Friday, March 31, 2006

Unique Leaders, Unique Visit

I just finished a very busy but reewarding cycle in my capacity as the protocol officer. We were just visited by Lt. Gen. Noori, Vice Chief of Staff of the Afghan National Army and our future commanding officer, MG (USA) Durbin, Commander of Coalition Forces Command-Afghanistan. The visit was unprecedented. Noori, as small in stature as he is enormous in experience and courage is one of the two top leaders in the most respected institution in his country. He spoke to us in Farsi through his interpretter in a quiet, yet proud voice of his delight to witness such professionalism from the Citizen-soldiers, Sailors and Airmen whosr training he got to view. Maj. Gen. Durbin, a man with 33 years of military service, spoke with tremendous personal respect for the man he accompanied. "Our mission is to mentor not to monitor," he offered. Lt. Gen. Noori's own requests were aligned with tose of Durbin. When asked by a young non commissioned officer what the one thing that is most important for Noori and his soldiers to receive from the members of the task force, Noori did not hesitate, "Train them as you would your own, enforce the same standards you expect from your soldiers. Teach them from the standards you hold for your own men." Speaking over breakfast this morning to the soldiers that have the highest priority of our effort, the Embedded Training Teams that will live, train, eat, and sleep with their Afghan counterparts, Durbin warned them, "You are going to find that I am a demanding person." Speaking of the hard work he has offered the service and Nation over the past three decades, he explained, "I have never worked harder than I have since taking command of this organization." As the mentor/advisor to the newly appointed Minister of Defense and to the top leaders of the Afghan National Army, men such as General Noori, that fought the decade long insurgency against the Soviet Union's occupation and haven't stopped fighting since, he explained "By arriving in theater in the uniform you are wearing, you have instant credibility. It is up to you to continue to deserve that respect. You will be surrounded my somoe of the toughest fighters in the world. Soldiers that effectively kicked the Soviets ass years ago as a guerilla force. They know tactics, but lack the organization of having a professional military force. It is your job to ensure that they become the best force they can possibly be," he concluded.

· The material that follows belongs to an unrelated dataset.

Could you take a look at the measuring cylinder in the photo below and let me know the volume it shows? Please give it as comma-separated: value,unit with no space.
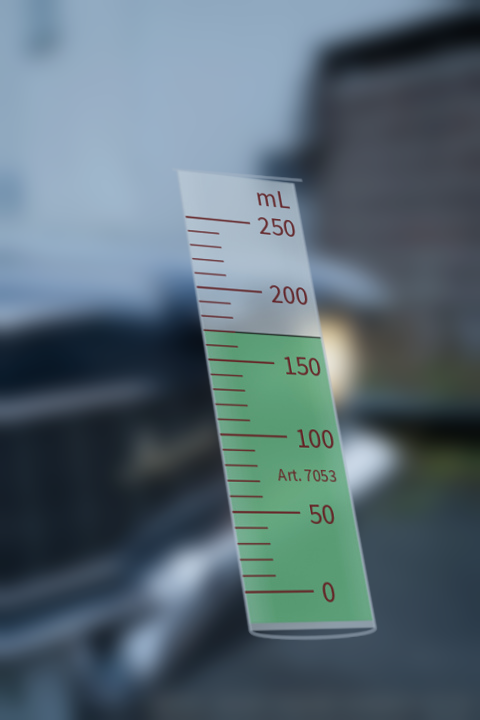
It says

When the official party arrived, we were to brief them in our operations tent. Immediately upon their entry, I recognized one of the newest members of Combined Forces Command - Afghanistan, Col. Michael Harrison. Harrison, the tall, serious, career Infantry officer had served in Hawaii within the same brigade that I had served a little over a decade ago. Harrison had commanded the "Cacti" battalion 2/35 Infantry, of the Third Brigade at Schofield Barracks. I remember him for his broad smile and direct presence. When he was with you, you were the most important thing in his mind. Harrison will have a deliberate role in oversight of our organization, focusing his efforts on resourcing our training efforts to ensure that we will have the tools we have to get the Afghan Army to its highest possible level of readiness. It will be good to have a friendly face to turn to in the higher headquarters during this historic time.

Brig. Gen. Pritt, my commanding officer and the man that first brought me into the Oregon National Guard, just left my office for the night. We were discussing the visit and some of the upcoming "Dee-Vees" (Distinguished Visitors) we expect to host during our stay here at Camp Shelby. We were discussing the uniqueness of the visit of Generals Durbin and Noori and I mentioned how the embedded journalist with us, Scott Kesterson, had an exclusive interview with the second highest ranking officer in the Afghan National Army and how this was the first of hundreds of unique opportunities we were going to experience.

"Are you kidding, Arnold?" he smiled. "With leaders like this, during this historic time in the history of Afghanistan, with the training we have going into this? We are all going to have the most extraordinary military experiences of our lifetime."

It is hard to have any problem with morale when you are led by leaders like these.

(Photos by my great friend Tech Sgt. Nick Choy)

-Out here.


Blogger Thinkfast4 said...

MS -
Noori's face says it all. This man has clearly seen the underbelly of civilization up close and personal for a very long time. He makes decisions and people either live or die. To have done that for 30 years is staggering to ponder.